> _WHAT YOU HAVE TO DO_
Could you print each entry below verbatim while omitting the pictures?

> _PROVIDED ENTRIES_
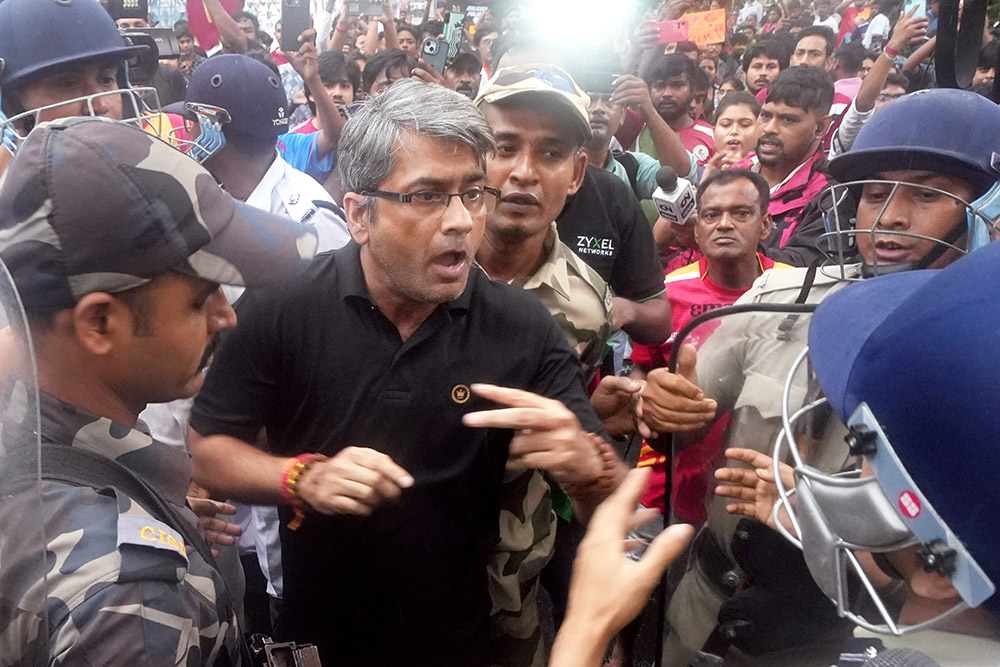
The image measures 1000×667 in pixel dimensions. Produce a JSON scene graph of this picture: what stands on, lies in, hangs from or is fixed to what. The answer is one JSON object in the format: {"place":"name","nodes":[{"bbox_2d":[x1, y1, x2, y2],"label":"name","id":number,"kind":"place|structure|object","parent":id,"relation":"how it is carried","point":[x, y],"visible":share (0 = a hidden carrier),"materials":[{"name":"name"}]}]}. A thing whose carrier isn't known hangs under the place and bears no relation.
{"place":"outdoors","nodes":[
{"label":"outdoors","id":0,"kind":"place"},
{"bbox_2d":[104,0,147,18],"label":"smartphone","id":1,"kind":"object","parent":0,"point":[114,2],"visible":0.82,"materials":[{"name":"black"}]},
{"bbox_2d":[344,0,387,16],"label":"smartphone","id":2,"kind":"object","parent":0,"point":[363,2],"visible":0.98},
{"bbox_2d":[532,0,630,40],"label":"light","id":3,"kind":"object","parent":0,"point":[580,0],"visible":0.96,"materials":[{"name":"white"}]},
{"bbox_2d":[934,0,986,89],"label":"strap","id":4,"kind":"object","parent":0,"point":[938,69],"visible":0.88,"materials":[{"name":"black fabric"}]},
{"label":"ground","id":5,"kind":"structure","parent":0},
{"bbox_2d":[0,1,152,163],"label":"police officer","id":6,"kind":"object","parent":5,"relation":"on","point":[44,92],"visible":0.33},
{"bbox_2d":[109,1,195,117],"label":"person","id":7,"kind":"object","parent":5,"relation":"on","point":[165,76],"visible":0.17},
{"bbox_2d":[119,27,169,81],"label":"video camera","id":8,"kind":"object","parent":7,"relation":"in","point":[132,35],"visible":0.37,"materials":[{"name":"black"}]},
{"bbox_2d":[0,112,318,664],"label":"man","id":9,"kind":"object","parent":5,"relation":"on","point":[126,323],"visible":0.95},
{"bbox_2d":[0,259,47,666],"label":"riot shield","id":10,"kind":"object","parent":9,"relation":"attached to","point":[30,347],"visible":0.98,"materials":[{"name":"clear plastic"}]},
{"bbox_2d":[246,634,322,666],"label":"camera","id":11,"kind":"object","parent":9,"relation":"attached to","point":[304,650],"visible":0.95,"materials":[{"name":"black plastic"}]},
{"bbox_2d":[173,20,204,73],"label":"person","id":12,"kind":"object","parent":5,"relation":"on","point":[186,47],"visible":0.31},
{"bbox_2d":[186,0,246,53],"label":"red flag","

> _RESULT_
The image measures 1000×667 in pixel dimensions. Produce a JSON scene graph of this picture: what stands on, lies in, hangs from or is fixed to what. The answer is one JSON object in the format: {"place":"name","nodes":[{"bbox_2d":[x1, y1, x2, y2],"label":"name","id":number,"kind":"place|structure|object","parent":id,"relation":"how it is carried","point":[x, y],"visible":share (0 = a hidden carrier),"materials":[{"name":"name"}]}]}. A thing whose carrier isn't known hangs under the place and bears no relation.
{"place":"outdoors","nodes":[
{"label":"outdoors","id":0,"kind":"place"},
{"bbox_2d":[104,0,147,18],"label":"smartphone","id":1,"kind":"object","parent":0,"point":[114,2],"visible":0.82,"materials":[{"name":"black"}]},
{"bbox_2d":[344,0,387,16],"label":"smartphone","id":2,"kind":"object","parent":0,"point":[363,2],"visible":0.98},
{"bbox_2d":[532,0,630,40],"label":"light","id":3,"kind":"object","parent":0,"point":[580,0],"visible":0.96,"materials":[{"name":"white"}]},
{"bbox_2d":[934,0,986,89],"label":"strap","id":4,"kind":"object","parent":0,"point":[938,69],"visible":0.88,"materials":[{"name":"black fabric"}]},
{"label":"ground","id":5,"kind":"structure","parent":0},
{"bbox_2d":[0,1,152,163],"label":"police officer","id":6,"kind":"object","parent":5,"relation":"on","point":[44,92],"visible":0.33},
{"bbox_2d":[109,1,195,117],"label":"person","id":7,"kind":"object","parent":5,"relation":"on","point":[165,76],"visible":0.17},
{"bbox_2d":[119,27,169,81],"label":"video camera","id":8,"kind":"object","parent":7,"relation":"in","point":[132,35],"visible":0.37,"materials":[{"name":"black"}]},
{"bbox_2d":[0,112,318,664],"label":"man","id":9,"kind":"object","parent":5,"relation":"on","point":[126,323],"visible":0.95},
{"bbox_2d":[0,259,47,666],"label":"riot shield","id":10,"kind":"object","parent":9,"relation":"attached to","point":[30,347],"visible":0.98,"materials":[{"name":"clear plastic"}]},
{"bbox_2d":[246,634,322,666],"label":"camera","id":11,"kind":"object","parent":9,"relation":"attached to","point":[304,650],"visible":0.95,"materials":[{"name":"black plastic"}]},
{"bbox_2d":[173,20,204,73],"label":"person","id":12,"kind":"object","parent":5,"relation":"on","point":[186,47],"visible":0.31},
{"bbox_2d":[186,0,246,53],"label":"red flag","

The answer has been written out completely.